Tenho certeza que você já deve ter ouvido esta pergunta por esses dias. O ENEM foi neste fim de semana, afinal! É um evento importante. Como em todo ano, cria-se um ambiente único nos dias de realização das prova. Almoços são servidos mais cedo, cuidados especiais são tomados para garantir uma boa noite de sono e preces são feitas com mais ardor do que em dias anteriores. Inerente a essas excepcionalidades, talvez justamente porque elas principiam um evento único, há a persistente ansiedade. Serve ela como dínamo de nossa paranoia: independente do nível de estudo, tem-se a sensação de estar mal preparado (”E se cair justamente aquilo que não sei?”); não importando o quanto se cheque os bens necessários, teme-se esquecer algo (um documento, talvez!); e, acima de tudo, flerta-se com a possibilidade do iminente fracasso. Sim, o fracasso! O quão horrível é considerar que, após meses de dedicação e sacrifícios, o resultado esperado não será alcançado! Pior ainda, qual deve ser a sensação de ver os outros, alguns nem tão esforçado quanto nós, chegando ao sucesso?

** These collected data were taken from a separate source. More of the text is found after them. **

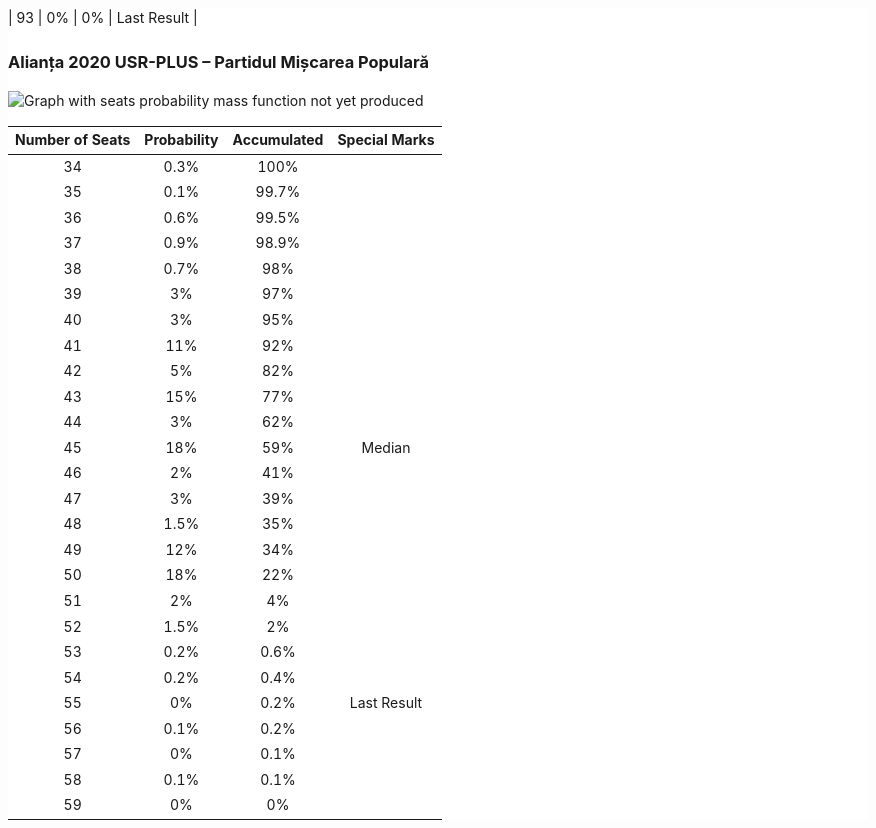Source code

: | 93 | 0% | 0% | Last Result |

### Alianța 2020 USR-PLUS – Partidul Mișcarea Populară

![Graph with seats probability mass function not yet produced](2022-02-19-Sociopol-coalitions-seats-pmf-a2020–pmp.png "Seats Probability Mass Function")

| Number of Seats | Probability | Accumulated | Special Marks |
|:---------------:|:-----------:|:-----------:|:-------------:|
| 34 | 0.3% | 100% |  |
| 35 | 0.1% | 99.7% |  |
| 36 | 0.6% | 99.5% |  |
| 37 | 0.9% | 98.9% |  |
| 38 | 0.7% | 98% |  |
| 39 | 3% | 97% |  |
| 40 | 3% | 95% |  |
| 41 | 11% | 92% |  |
| 42 | 5% | 82% |  |
| 43 | 15% | 77% |  |
| 44 | 3% | 62% |  |
| 45 | 18% | 59% | Median |
| 46 | 2% | 41% |  |
| 47 | 3% | 39% |  |
| 48 | 1.5% | 35% |  |
| 49 | 12% | 34% |  |
| 50 | 18% | 22% |  |
| 51 | 2% | 4% |  |
| 52 | 1.5% | 2% |  |
| 53 | 0.2% | 0.6% |  |
| 54 | 0.2% | 0.4% |  |
| 55 | 0% | 0.2% | Last Result |
| 56 | 0.1% | 0.2% |  |
| 57 | 0% | 0.1% |  |
| 58 | 0.1% | 0.1% |  |
| 59 | 0% | 0% |  |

Que horror, não? Pode ir aceitando. Guiando-se pelas frias estatísticas, você tem mais chance de estar abaixo da média na redação do que tirar mais de 700 pontos. Ciências humanas? Não espere que seja sua melhor nota. O mesmo ocorre com Matemática: daquelas dez chutadas, apenas duas estarão certas. E, tristemente, não há muito para se fazer a respeito: sendo a vida como ela é, muitas das condições necessárias para se ir bem na prova não estavam no seu poder. Talvez sua cabeça tenha sido bombardeada por dores no momento anterior à prova, talvez você seja atacado por crises de ansiedade frente a testes acadêmicos formais, talvez seu conhecimento seja apagado justo nos momentos mais importantes… Enfim, nesta miríade de talvez, eleva-se a certeza que, mais comumente nós e nossas habilidades somos sujeitos pacientes nas orações cotidianas. Assim sendo, provavelmente você foi mal na prova.

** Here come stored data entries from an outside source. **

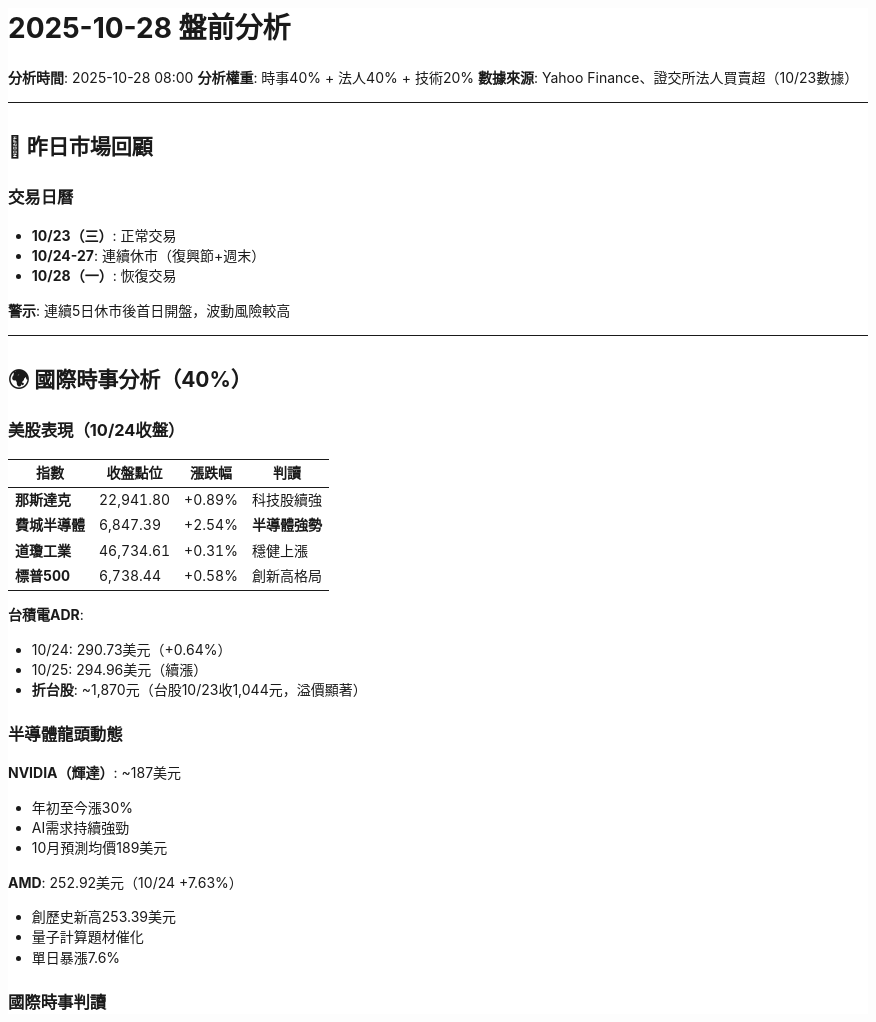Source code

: # 2025-10-28 盤前分析

**分析時間**: 2025-10-28 08:00
**分析權重**: 時事40% + 法人40% + 技術20%
**數據來源**: Yahoo Finance、證交所法人買賣超（10/23數據）

---

## 📅 昨日市場回顧

### 交易日曆
- **10/23（三）**: 正常交易
- **10/24-27**: 連續休市（復興節+週末）
- **10/28（一）**: 恢復交易

**警示**: 連續5日休市後首日開盤，波動風險較高

---

## 🌍 國際時事分析（40%）

### 美股表現（10/24收盤）

| 指數 | 收盤點位 | 漲跌幅 | 判讀 |
|------|---------|--------|------|
| **那斯達克** | 22,941.80 | +0.89% | 科技股續強 |
| **費城半導體** | 6,847.39 | +2.54% | **半導體強勢** |
| **道瓊工業** | 46,734.61 | +0.31% | 穩健上漲 |
| **標普500** | 6,738.44 | +0.58% | 創新高格局 |

**台積電ADR**:
- 10/24: 290.73美元（+0.64%）
- 10/25: 294.96美元（續漲）
- **折台股**: ~1,870元（台股10/23收1,044元，溢價顯著）

### 半導體龍頭動態

**NVIDIA（輝達）**: ~187美元
- 年初至今漲30%
- AI需求持續強勁
- 10月預測均價189美元

**AMD**: 252.92美元（10/24 +7.63%）
- 創歷史新高253.39美元
- 量子計算題材催化
- 單日暴漲7.6%

### 國際時事判讀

Nossas escolas, a mídia e, por vezes, nossos pais, são pródigos em colocar em nossa mente que tal fracasso em testes de admissão é equivalente ao juízo final de nossas vidas. Elevando o ENEM a patamares apoteóticos, entende-se que o avaliado ali é tudo aquilo necessário para uma boa vida. Mais do que isso, sem acertar 140, não se pode exigir ser amado, buscar diversão ou investir tempo em outros projetos. Para muitos desses agentes que nos cercam, o sucesso na prova é pré-condição para a felicidade humana.
Mas, de fato, não é por aí. Foi mal? Está tudo bem. Tipo, mesmo. Pense a respeito do seguinte relato: no passado, principalmente na França da Belle Époque, era muito comum haver uma competição entre os nobres para ver quem dava festas com mais convidados ilustres. Como Marcel Proust nos diz em um dos volumes de ”Em Busca do Tempo Perdido”, um visconde valia por 100 comuns e 10 barões. O vencedor angariava prestígio social e conseguia alguns favores dessas tais celebridades. No entanto, claro, vencer a competição dos bailes não fazia nenhum deles mais inteligente, emocionalmente estável, gentil ou amável. Naquilo vital para a felicidade, as virtudes relevantes para o espírito humano, em nada colaborava ser o vencedor. Sei que concorda e compreende a futilidade disto. Peço que, agora, transporte este mesmo pensamento para o ENEM.
Como em todo nosso sistema educacional, o tipo de capacidade mental avaliada pelo ENEM é a inteligência lógico-matemática (aquela relacionada com a capacidade de deduzir, avaliar e induzir). Além da lógico-matemática, há outros nove tipos de inteligência (como a espacial, a corporal-cinestésica, a intrapessoal, dentre outras), que simplesmente não são abordadas pela Prova. Ademais, além da inteligência, há incontáveis virtudes mentais importantes (como a honestidade intelectual, a curiosidade e tolerância), solenemente ignoradas pelo ENEM.Viu só? É baile aristocrático: demandando pouco sobre pouco, não nos diz muito sobre os aspectos mais importantes da vida humana. A inteligência, de fato, é relevante para determinados empregos e empreendimentos, no entanto, não é incomum que alguém a possua e, ainda assim, tenha uma vida emocionalmente quebrada ou mesmo seja uma pessoa com pouquíssima empatia e bom senso. Se duvida, saiba que Isaac Newton – sim, ele – foi um homem rude, orgulhoso e por vezes depressivo. Não se encontra a felicidade em equações sobre estilingues, analisando gráficos de logaritmos ou identificando funções orgânicas, pois bem.
Portanto, não use o ENEM como régua para seu sucesso enquanto ser humano. Aproveite-o como um ótimo instrumento de reflexão social que é e como indicador de um tipo de inteligência entre várias. E apenas como isso. Tanto sendo excepcional quanto medíocre, mantenha a compostura e o bom senso. Mais rápido do que se espera, tanto sucesso, quanto fracasso ficarão para trás.
Então, na próxima conversa com um amigo adolescente, não pergunte primeiramente como ele foi na prova. Questione primeiro como vai a vida dele como um tudo. Afinal, as dimensões de nossas humanidades são infinitamente maiores que dois maços coloridos de folhas.